* What needs to be done
Would you transcribe exactly the lines from the beginning of the records below through the line with "的检测和封锁机制可能使其短时间失效。", both included, omitting the pictures?

* Records for this exercise
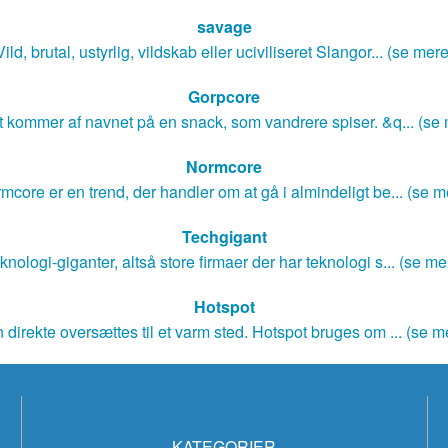
savage
Vild, brutal, ustyrlig, vildskab eller uciviliseret Slangor... (se mere
Gorpcore
 kommer af navnet på en snack, som vandrere spiser. &q... (se
Normcore
mcore er en trend, der handler om at gå i almindeligt be... (se m
Techgigant
knologi-giganter, altså store firmaer der har teknologi s... (se me
Hotspot
 direkte oversættes til et varm sted. Hotspot bruges om ... (se m
KATEGORIER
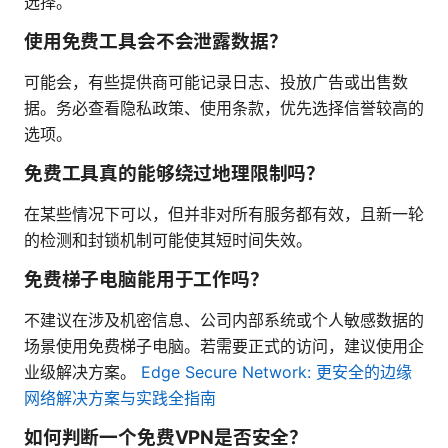
选择。
使用免费工具会不会泄露数据？
可能会，有些提供商可能记录日志、投放广告或出售数
据。务必查看隐私政策、使用条款，优先选择信誉较高的
选项。
免费工具真的能够绕过地理限制吗？
在某些情况下可以，但并非对所有服务都有效，且新一轮
的检测和封锁机制可能使其短时间失效。
免费梯子电脑能用于工作吗？
不建议在涉及机密信息、公司内部系统或个人敏感数据的
场景使用免费梯子电脑。若需要正式的访问，建议使用企
业级解决方案。
Edge Secure Network: 更安全的边缘
网络解决方案与实践全指南
如何判断一个免费VPN是否安全？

* Answer to this exercise
savage
Vild, brutal, ustyrlig, vildskab eller uciviliseret Slangor... (se mere
Gorpcore
 kommer af navnet på en snack, som vandrere spiser. &q... (se
Normcore
mcore er en trend, der handler om at gå i almindeligt be... (se m
Techgigant
knologi-giganter, altså store firmaer der har teknologi s... (se me
Hotspot
 direkte oversættes til et varm sted. Hotspot bruges om ... (se m
KATEGORIER
选择。
使用免费工具会不会泄露数据？
可能会，有些提供商可能记录日志、投放广告或出售数
据。务必查看隐私政策、使用条款，优先选择信誉较高的
选项。
免费工具真的能够绕过地理限制吗？
在某些情况下可以，但并非对所有服务都有效，且新一轮
的检测和封锁机制可能使其短时间失效。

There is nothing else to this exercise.